A little illustration of his gentility
will make the point. This is the second time around for Kunitz.
Back when the post was still called "poetry consultant to the Library
of Congress," Kunitz was it from 1974 to 1976. During his reign
he invited me to record my poetry for the Library of Congress.
But I, full of righteous anger and
alienation, published a rude reply to Kunitz's genteel invitation,
saying I would not "participate in any way (whether it is at the
Library or in the National Endowment of the Arts) with a government
that conducted such a disgusting war in Vietnam and financed among
other duplicities the overthrow of the Allende regime in Chile."
To which Kunitz very courteously replied that the poetry program
was not financed by the government but was privately funded. (I
never did record for him.)
He has a new Collected Poems
to go with his new laureateship, and he certainly deserves it by
old Ivy League standards. Aye, but thar's the rub. The center of
gravity in the world of poetry long ago left the hallowed precincts
of the East Coast establishment, even though news of this evidently
never reached the hairy ears of the Librarian of Congress, who annually
appoints the laureate. Anyone who's read poetry issued by the big
Eastern publishers during Kunitz's long career and compared it with
poetry published in the West can see the raw difference.
Of course, there were exceptions,
but generally poetry in the West has been raunchier, wilder, and
woollier, less domesticated and more experimental in form and content.
The divide at the Great Divide began shortly after World War II,
when the whole continent was tilting westward, demographically speaking.

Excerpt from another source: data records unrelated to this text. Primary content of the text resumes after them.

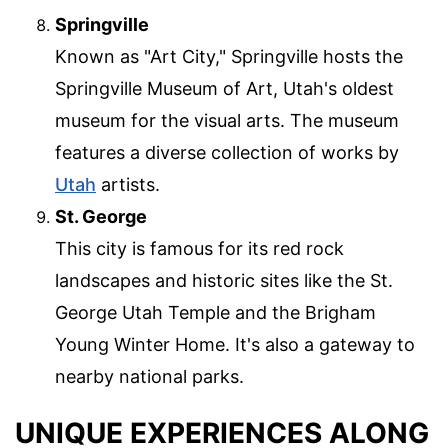
Springville
Known as "Art City," Springville hosts the
Springville Museum of Art, Utah's oldest
museum for the visual arts. The museum
features a diverse collection of works by
Utah
artists.
St. George
This city is famous for its red rock
landscapes and historic sites like the St.
George Utah Temple and the Brigham
Young Winter Home. It's also a gateway to
nearby national parks.
UNIQUE EXPERIENCES ALONG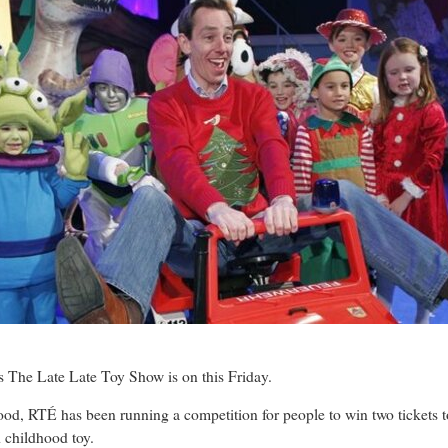
he Late Late Toy Show is on this Friday.
ood, RTÉ has been running a competition for people to win two tickets t
d childhood toy.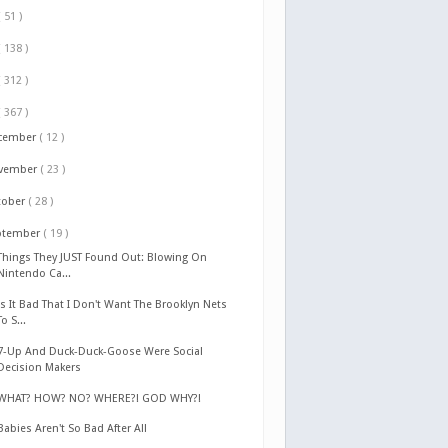
( 51 )
( 138 )
( 312 )
( 367 )
cember
( 12 )
vember
( 23 )
tober
( 28 )
ptember
( 19 )
Things They JUST Found Out: Blowing On
Nintendo Ca...
Is It Bad That I Don't Want The Brooklyn Nets
To S...
7-Up And Duck-Duck-Goose Were Social
Decision Makers
WHAT? HOW? NO? WHERE?! GOD WHY?!
Babies Aren't So Bad After All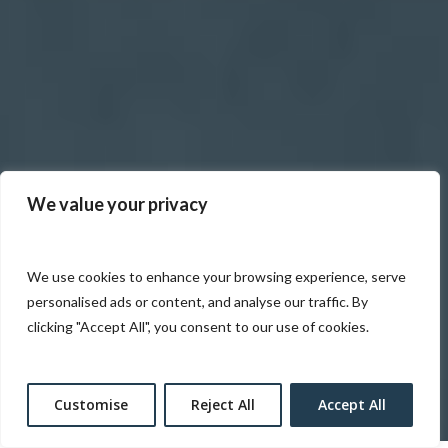
We value your privacy
We use cookies to enhance your browsing experience, serve
personalised ads or content, and analyse our traffic. By
clicking "Accept All", you consent to our use of cookies.
Customise
Reject All
Accept All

And it was obvious by the late 1950s that something profound and
radical was happening, even though Mr. Jones, the librarian back
East, didn't know it.
Pablo Neruda said in 1959 that he
loved our "wide-open poetry." And he wasn't talking about poetry
in the New Yorker or journals like the Hudson Review
or Partisan Review (which San Francisco poet and critic Kenneth
Rexroth referred to as the Vaticide Review). Rexroth also
referred to Eastern academies as "munching and belching societies."
In fact, he maintained that we had all fled West to escape the dead
hand of the East Coast literary world, even though the best of us
were published by that New York avant-garde maverick, New Directions.
This huge continental drift, this
literary red shift, seemed so crucial to our literary existence
in the West, until the very recent electronic globalization of our
consciousness. Just as regional accents are being wiped out by air
travel and television, the Internet may eventually wipe out regionalism
in literature and every other kind of provincialism. In a symbolic
sense, geography will no longer exist. For better or worse, and
perhaps for much worse, our literary intercourse will be literally
"up in the air," our literary cafes and kaffeeklatsches replaced
by chat rooms, with communications satellites for waiters.
So it's now also irrelevant whether
the U.S. poet laureate comes from the East or the West. Now the
choice of the laureate can be a pure choice between the traditional
"have a nice day" poets and committed activist poets such as June
Jordan, who's been presenting a "poets of the people" series at
San Francisco's Intersection for the Arts. We have hardly had a
major bard since Walt Whitman, who aspired to speak for the people
en masse, except perhaps Carl Sandburg and certain agitprop Marxists.
Nor will we find such populist poetry in Stanley Kunitz's books,
any more than we found it in his predecessor, Pinsky.
"Who will speak for the simple and
dumb?" asked Eugene Ruggles in an early poem. Perhaps some time
soon a great young voice of the people will emerge. And perhaps
some new U.S. laureate will seize the day "to burst the petty bonds
of art" (as Whitman put it) and become an activist poetic voice
in the nation's capital, a true conscience of the people, an uncompromised
and uncompromising critic of life in these States--to rock the ship
of state when it really needs rocking. Which is now.